Treasury secretary Henry Paulson made it clear to Wall Street leaders after the market closed Friday that there would be no more bailouts. After engineering the fire sale of Bear Stearns and seizing Fannie Mae and Freddie Mac, Paulson said he would put no more taxpayer money at risk.
Over the weekend, Lehman Brothers decided to file for bankruptcy and may have to liquidate, Merrill Lynch agreed to be bought out by Bank of America and insurance giant AIG was in a search for cash.
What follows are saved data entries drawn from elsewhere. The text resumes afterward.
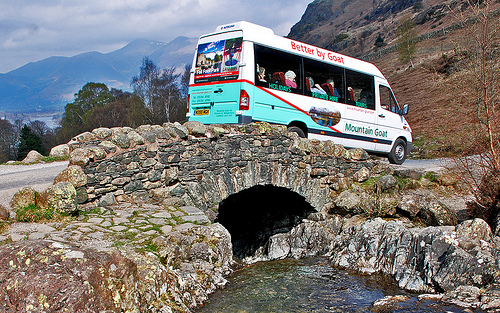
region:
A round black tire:
[385, 130, 410, 166]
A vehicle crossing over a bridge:
[40, 15, 426, 215]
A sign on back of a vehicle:
[187, 31, 242, 88]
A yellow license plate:
[186, 100, 208, 117]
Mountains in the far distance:
[0, 31, 200, 116]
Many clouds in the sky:
[0, 0, 315, 77]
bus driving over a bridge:
[173, 15, 423, 152]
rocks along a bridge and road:
[129, 140, 188, 172]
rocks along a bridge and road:
[240, 134, 281, 156]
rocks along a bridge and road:
[338, 158, 393, 193]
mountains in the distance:
[17, 22, 217, 102]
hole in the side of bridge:
[203, 185, 310, 246]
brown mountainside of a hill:
[408, 33, 483, 108]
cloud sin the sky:
[26, 15, 85, 53]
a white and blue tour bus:
[185, 21, 412, 161]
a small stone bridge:
[61, 124, 366, 260]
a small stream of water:
[191, 256, 488, 311]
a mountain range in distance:
[0, 32, 200, 111]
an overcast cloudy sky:
[1, 0, 310, 74]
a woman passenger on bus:
[283, 68, 298, 88]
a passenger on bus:
[308, 76, 326, 94]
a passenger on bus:
[257, 66, 266, 83]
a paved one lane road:
[0, 160, 70, 203]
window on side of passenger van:
[343, 67, 376, 111]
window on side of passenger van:
[303, 56, 345, 103]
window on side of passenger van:
[252, 42, 304, 95]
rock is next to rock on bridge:
[141, 156, 161, 169]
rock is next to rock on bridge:
[163, 153, 180, 164]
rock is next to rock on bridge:
[240, 147, 252, 160]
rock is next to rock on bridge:
[112, 176, 133, 185]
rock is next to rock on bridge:
[94, 186, 116, 195]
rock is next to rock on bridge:
[353, 163, 369, 184]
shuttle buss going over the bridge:
[184, 20, 414, 165]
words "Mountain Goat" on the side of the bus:
[343, 121, 389, 138]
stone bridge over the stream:
[50, 120, 370, 215]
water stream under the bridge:
[191, 250, 485, 311]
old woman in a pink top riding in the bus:
[283, 69, 297, 90]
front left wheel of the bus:
[387, 135, 409, 165]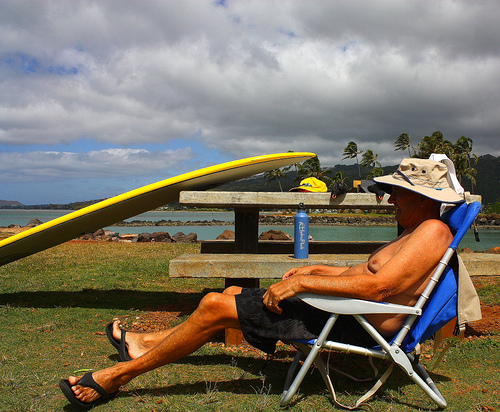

Paulson seemed adamant: Wall Street would have to start finding ways of saving itself. The street wasn't left totally on its own. The Federal Reserve will continue to make short-term emergency loans under generous terms to solvent investment banks suffering temporary liquidity problems and this week it broadened the type of securities it would accept as loan collateral.
Then, on Tuesday, the U.S. government propped up AIG with a $85 billion emergency loan. So much for, "You're on your own ..."
Rep. Jeff Flake, R-Ariz., said, "Federal bailouts may stave off short-term economic damage, but the long-term economic outlook will be much worse if the market is not allowed to make its own adjustments."
We agree that it's not the government's job to pick winners and losers in the market - even though we may see a lot more losers before this is over.